Let $0 < c < 1$ be fixed and suppose there is a stick of length 1. You play a game as follows: at each turn, you break the stick in half at a point randomly chosen on the stick and throw away the left half. On average, how many turns does it take to shorten your stick to a length less than c?
The way I came to a "solution" was very hand wavy but this is how I did it:
First off, whether you discard the left half or the right half shouldn't matter due to symmetry. So instead throw away the right half (then the problem becomes choosing a valid $c$ and the value of $c$ itself will be the length of the new stick instead of having to deal with $1-c$).
Then, $$\mathbb{E}(c) = \sum_{\alpha=0}^{\infty} \mathbb{P}(X > \alpha)$$ where $X$ is the random variable that counts the number of successful turns.

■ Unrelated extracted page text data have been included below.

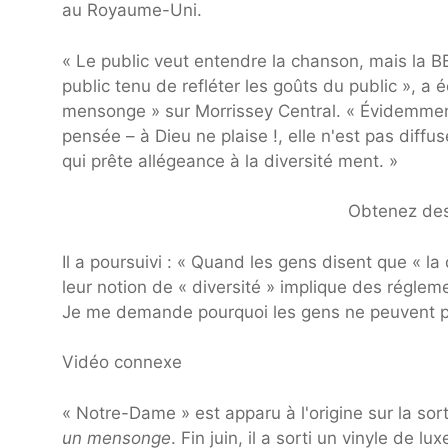
au Royaume-Uni.
« Le public veut entendre la chanson, mais la B
public tenu de refléter les goûts du public », a é
mensonge » sur Morrissey Central. « Évidemmen
pensée – à Dieu ne plaise !, elle n'est pas diff
qui prête allégeance à la diversité ment. »
Obtenez des 
Il a poursuivi : « Quand les gens disent que « la
leur notion de « diversité » implique des réglem
Je me demande pourquoi les gens ne peuvent p
Vidéo connexe
« Notre-Dame » est apparu à l'origine sur la so
un mensonge
. Fin juin, il a sorti un vinyle d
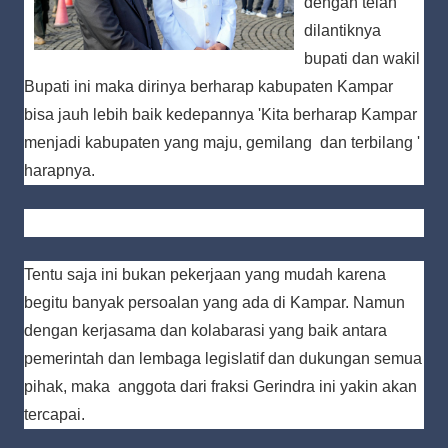
dengan telah
dilantiknya
bupati dan wakil
Bupati ini maka dirinya berharap kabupaten Kampar
bisa jauh lebih baik kedepannya 'Kita berharap Kampar
menjadi kabupaten yang maju, gemilang dan terbilang '
harapnya.
Tentu saja ini bukan pekerjaan yang mudah karena
begitu banyak persoalan yang ada di Kampar. Namun
dengan kerjasama dan kolabarasi yang baik antara
pemerintah dan lembaga legislatif dan dukungan semua
pihak, maka anggota dari fraksi Gerindra ini yakin akan
tercapai.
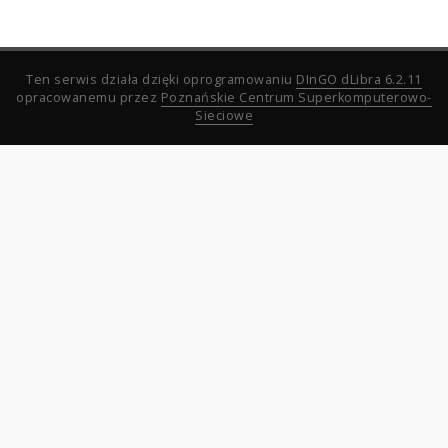
Ten serwis działa dzięki oprogramowaniu
DInGO dLibra 6.2.11
opracowanemu przez
Poznańskie Centrum Superkomputerowo-
Sieciowe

Then, to evaluate $\mathbb{P}(X > n)$ for some $n$, we imagine choosing a sequence of $x_i$ with $x_0 = 1, c < x_{i+1} < x_i$, we get $$c < x_n < x_{n-1} < \dotsc < x_1 < x_0 = 1$$ Then, to find the average probability of making it to turn n, we evaluate $$\mathcal{I}_n = \int_{c}^1 \int_{c}^{x_1} \int_{c}^{x_2} \dotsc \int_{c}^{x_{n-1}}\frac{x_n - c}{x_n x_{n-1} x_{n-2} \dotsc x_2 x_1} \text{d}x_n\text{d}x_{n-1}\dotsc\text{d}x_1$$ and originally I tried using Cauchy's repeated integration formula but since the integrand is a function of all the variables, I just resorted to pattern hunting.
I found that $\mathcal{I}_n = 1 - c\left(1 - \log(c) + \frac{1}{2}\log^2(c) - \frac{1}{6}\log^3(c) \dotsc + (-1)^{n-1} \frac{1}{(n-1)!}\log^{n-1}(c)\right)$ (I have no proof for this)
And so I just evaluate $\sum_{n=0}^{\infty} \mathcal{I}_n$ but I can't find a closed form for this. Not even Wolfram evaluates it (at least for me). Also, I'm not sure if this is all correct. Any help would be greatly appreciated!